Market Commentary 13th January 2020 from Charlie Hancock

Posted by melaniebond
Market Commentary 13th January 2020
Equity Indices
The FTSE 100 declined by 0.45% last week as concerns regarding rising tensions in the Middle East knocked investor sentiment. The more domestically focused FTSE 250 moved 1.92% lower across the week.

UK equities were also impacted by the Bank of England governor Mark Carney delivering a speech on Thursday. Carney highlighted the current weakness in the UK economy and hinted that an interest rate cut may be necessary in the near future.

The airline sector benefitted from Ryanair raising its forecast for 2020 and oil prices settling down as the week progressed. Easyjet rose by 8.47% across the week, with British Airways owner International Consolidated Airlines Group (IAG) seeing their share price gain 6.17%. The FTSE 250 was dragged down by some disappointing news in the retail sector.
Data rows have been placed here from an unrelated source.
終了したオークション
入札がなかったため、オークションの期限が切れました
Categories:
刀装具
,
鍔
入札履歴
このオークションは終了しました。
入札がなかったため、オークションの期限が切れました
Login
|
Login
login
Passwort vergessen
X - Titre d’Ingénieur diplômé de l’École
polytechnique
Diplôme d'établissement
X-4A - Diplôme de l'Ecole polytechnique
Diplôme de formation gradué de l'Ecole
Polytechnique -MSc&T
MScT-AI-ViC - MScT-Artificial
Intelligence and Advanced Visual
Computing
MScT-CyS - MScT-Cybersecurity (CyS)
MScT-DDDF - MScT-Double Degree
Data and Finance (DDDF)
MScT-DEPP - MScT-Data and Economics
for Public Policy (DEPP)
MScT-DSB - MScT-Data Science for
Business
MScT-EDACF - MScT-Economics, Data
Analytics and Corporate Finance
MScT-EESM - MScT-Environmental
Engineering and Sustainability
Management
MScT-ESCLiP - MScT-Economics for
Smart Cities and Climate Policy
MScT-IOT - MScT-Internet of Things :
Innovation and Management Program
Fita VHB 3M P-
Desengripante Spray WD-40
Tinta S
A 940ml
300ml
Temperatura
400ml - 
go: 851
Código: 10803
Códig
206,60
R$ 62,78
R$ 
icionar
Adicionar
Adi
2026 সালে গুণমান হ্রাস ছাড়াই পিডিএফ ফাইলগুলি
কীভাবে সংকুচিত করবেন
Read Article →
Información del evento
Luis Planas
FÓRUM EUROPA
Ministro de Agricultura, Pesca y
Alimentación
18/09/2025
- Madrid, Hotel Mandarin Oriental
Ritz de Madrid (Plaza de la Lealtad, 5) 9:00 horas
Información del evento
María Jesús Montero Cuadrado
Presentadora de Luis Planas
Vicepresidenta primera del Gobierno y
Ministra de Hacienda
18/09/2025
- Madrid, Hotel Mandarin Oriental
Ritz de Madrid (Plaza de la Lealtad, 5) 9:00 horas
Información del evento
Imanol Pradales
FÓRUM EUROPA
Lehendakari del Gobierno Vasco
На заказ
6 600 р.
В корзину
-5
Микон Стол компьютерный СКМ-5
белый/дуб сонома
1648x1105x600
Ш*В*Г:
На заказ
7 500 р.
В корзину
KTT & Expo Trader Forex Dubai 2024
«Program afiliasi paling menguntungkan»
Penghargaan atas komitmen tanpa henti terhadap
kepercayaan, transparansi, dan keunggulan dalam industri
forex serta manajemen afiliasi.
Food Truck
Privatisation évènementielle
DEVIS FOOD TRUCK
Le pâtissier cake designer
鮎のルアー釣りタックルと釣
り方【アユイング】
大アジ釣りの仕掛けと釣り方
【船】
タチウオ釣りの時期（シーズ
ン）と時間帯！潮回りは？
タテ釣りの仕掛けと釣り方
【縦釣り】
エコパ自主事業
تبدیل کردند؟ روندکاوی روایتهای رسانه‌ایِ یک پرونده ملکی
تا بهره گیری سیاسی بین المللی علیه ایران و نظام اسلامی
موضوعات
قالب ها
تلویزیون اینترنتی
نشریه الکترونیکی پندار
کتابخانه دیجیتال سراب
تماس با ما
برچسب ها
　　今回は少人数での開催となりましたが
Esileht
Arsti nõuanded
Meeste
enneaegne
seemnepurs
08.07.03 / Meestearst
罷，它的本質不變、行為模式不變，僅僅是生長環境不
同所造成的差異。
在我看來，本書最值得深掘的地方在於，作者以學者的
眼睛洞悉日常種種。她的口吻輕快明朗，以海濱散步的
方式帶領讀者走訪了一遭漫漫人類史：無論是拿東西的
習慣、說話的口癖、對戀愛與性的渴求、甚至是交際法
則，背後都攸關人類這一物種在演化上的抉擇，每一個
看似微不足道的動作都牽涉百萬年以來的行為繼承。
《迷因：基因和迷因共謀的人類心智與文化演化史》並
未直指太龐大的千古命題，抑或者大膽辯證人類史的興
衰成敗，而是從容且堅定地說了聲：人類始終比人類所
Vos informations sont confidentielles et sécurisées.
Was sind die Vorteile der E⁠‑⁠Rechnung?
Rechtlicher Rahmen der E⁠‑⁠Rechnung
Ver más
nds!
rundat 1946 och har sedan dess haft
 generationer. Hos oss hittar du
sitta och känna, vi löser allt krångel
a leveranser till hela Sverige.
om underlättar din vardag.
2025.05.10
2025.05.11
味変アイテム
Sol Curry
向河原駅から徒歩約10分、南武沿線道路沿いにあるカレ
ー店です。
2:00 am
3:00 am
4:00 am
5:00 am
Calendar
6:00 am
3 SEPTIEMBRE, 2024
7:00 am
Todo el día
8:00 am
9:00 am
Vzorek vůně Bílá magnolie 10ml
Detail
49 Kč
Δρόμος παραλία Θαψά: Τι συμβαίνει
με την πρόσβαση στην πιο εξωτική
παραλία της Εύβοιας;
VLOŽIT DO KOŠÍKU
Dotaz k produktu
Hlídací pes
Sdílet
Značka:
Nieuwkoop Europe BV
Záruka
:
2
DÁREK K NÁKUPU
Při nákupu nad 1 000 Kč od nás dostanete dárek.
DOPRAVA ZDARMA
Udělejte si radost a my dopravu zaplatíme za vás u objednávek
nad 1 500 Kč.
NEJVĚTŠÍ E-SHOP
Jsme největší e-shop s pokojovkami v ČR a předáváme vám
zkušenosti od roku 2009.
Discount retailer B&M said that trading over the Christmas period in the UK was disappointing, resulting in the company’s share price declining by 6.94% during the week. Superdry PLC saw their share price fall by 11.5% across the week after warning that final results for 2019 would be weak.

European equity markets were mixed last week, with the broad FTSE All World Index – Europe ex UK declining by 0.04%. Germany’s DAX index performed strongly, posting a 2% gain across the week.

Data released last week was mixed. Industrial production figures in France for November 2019 beat expectations, but German manufacturing orders for the same period declined. As a result, stock market performance in the region varied. Germany’s DAX index appeared to benefit most from tensions between the US and Iran easing as the week progressed, with hopes that a US-China trade deal would be signed imminently also lifting the trade sensitive index higher.

US equities were broadly positive across the week. The S&P 500 posted a 0.94% gain.

Iran’s decision to target US troops in Iraq with missile strikes lead to fears of prolonged conflict, with US stocks experiencing weakness in the first half of the week as a result. These concerns eased as the week progressed, lifting investor sentiment. Reports that the US and China would sign the ‘phase one’ trade deal in the week commencing 13th January also provided a boost to US equities. The S&P 500 pulled back slightly on Friday after the release of data showing lower than expected job creation in the US during December.

Apple Inc. saw their share price rise by 4.34% across the week, following reports that iPhone sales in China during December were 18% higher than sales during the same month in 2018.

Asian markets were positive last week, with the broad FTSE All World Index – Asia Pacific gaining 0.68%. China’s Shanghai Composite Index posted a gain of 0.28% and Japan’s Nikkei 225 climbed by 0.82%.

Equities in the region suffered in the early part of the week as the cautious sentiment amongst investors took hold, however, most indices recovered by the end of the week after it became apparent that US-Iran tensions were not escalating any further. Asian markets have also been buoyant as the signing of a preliminary trade deal between the US and China draws closer.

Investor sentiment in the region was also lifted by the release of data showing that economic activity in India accelerated during the 4th quarter of 2019. Purchasing Managers’ Index (PMI) data showed that both the services and manufacturing sectors were in expansionary territory during December, with Industrial Production also appearing to emerge from a period of contraction.

Bond Yields
UK government bond yields moved higher during the week, with the 10-Year Gilt yield rising to 0.77%.

Gilt yields climbed throughout most of the week, however, comments from Mark Carney which highlighted some of the weaknesses in the UK economy and the potential need for an interest rate cut sent yields lower on Thursday and Friday.

The 10-Year German Bund yield rose from -0.28% to -0.20% last week.

Investors were happy to ditch Bunds in favour of equities, resulting in yields moving loser to the 0% mark.

US government bond yields also moved higher last week, with the 10-Year Treasury yield rising to 1.82%.

After sinking in the previous week as concerns regarding conflict in the Middle East took hold, Treasury yields climbed as investors turned their attention towards the expected signing of a trade deal between the US and China.

GBP / USD – Current 1.3064 Previous 1.3083

GBP / EUR – Current 1.1748 Previous 1.1724

The Pound declined by 0.15% against the US Dollar, but posted a gain of 0.20% against the Euro.

The Pound continued to give up some of the recent gains against other major currencies following comments from the Bank of England governor. Mr Carney stated that the Bank’s policymakers would take prompt action if the UK economy continues to flounder.

The gold spot price rose by 0.65% to reach $1,562 per ounce last week. Investors continued to seek exposure to the precious metal as tensions built between the US and Iran.
After reaching around $69 on Monday, the spot price of Brent crude oil settled to reach $64.98 on Friday. With the US continuing to produce more oil than it consumes and other nations limiting output to support wholesale prices, oil traders are not anticipating any significant supply issues as a result of recent developments in the Middle East.